Text extracted at the page level
--- START ---

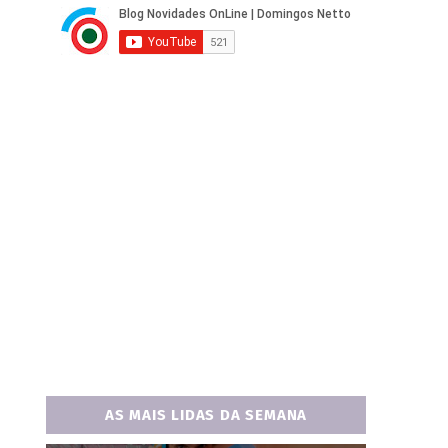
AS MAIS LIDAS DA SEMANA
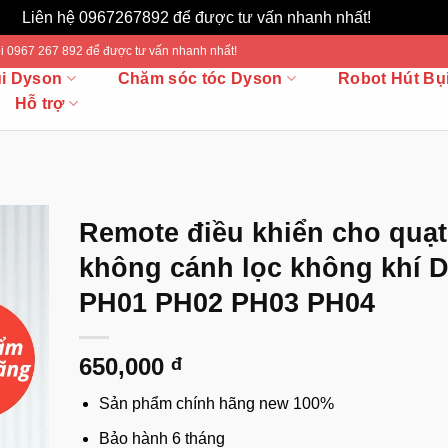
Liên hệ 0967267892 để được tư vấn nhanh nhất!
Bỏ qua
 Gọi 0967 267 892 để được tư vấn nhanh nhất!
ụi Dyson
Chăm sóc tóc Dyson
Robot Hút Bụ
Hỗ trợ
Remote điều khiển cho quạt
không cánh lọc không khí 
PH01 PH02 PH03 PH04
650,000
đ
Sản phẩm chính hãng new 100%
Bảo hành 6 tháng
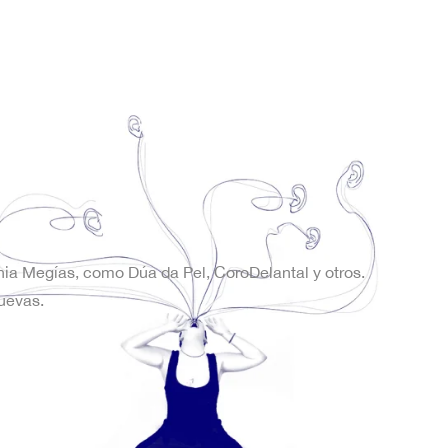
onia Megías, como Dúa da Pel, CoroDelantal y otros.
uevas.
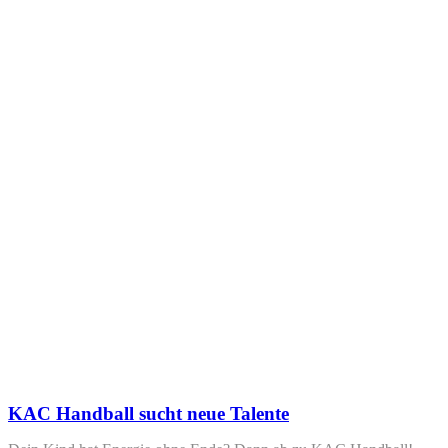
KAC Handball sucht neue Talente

--- END ---
--- START ---

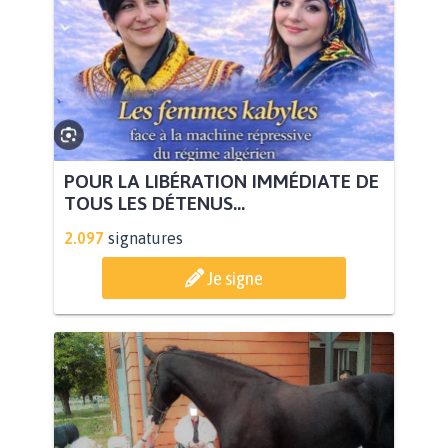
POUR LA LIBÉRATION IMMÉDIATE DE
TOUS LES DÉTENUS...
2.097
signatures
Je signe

--- END ---

● Work item
Turn the lines starting with the one that contains "AS MAIS LIDAS DA SEMANA" and going on through the one that contains "Bảo hành 6 tháng" into a numbered list. Skip blank lines and leave the pictures out of the answer.

● Task result
1. AS MAIS LIDAS DA SEMANA
2. Liên hệ 0967267892 để được tư vấn nhanh nhất!
3. Bỏ qua
4.  Gọi 0967 267 892 để được tư vấn nhanh nhất!
5. ụi Dyson
6. Chăm sóc tóc Dyson
7. Robot Hút Bụ
8. Hỗ trợ
9. Remote điều khiển cho quạt
10. không cánh lọc không khí 
11. PH01 PH02 PH03 PH04
12. 650,000
13. đ
14. Sản phẩm chính hãng new 100%
15. Bảo hành 6 tháng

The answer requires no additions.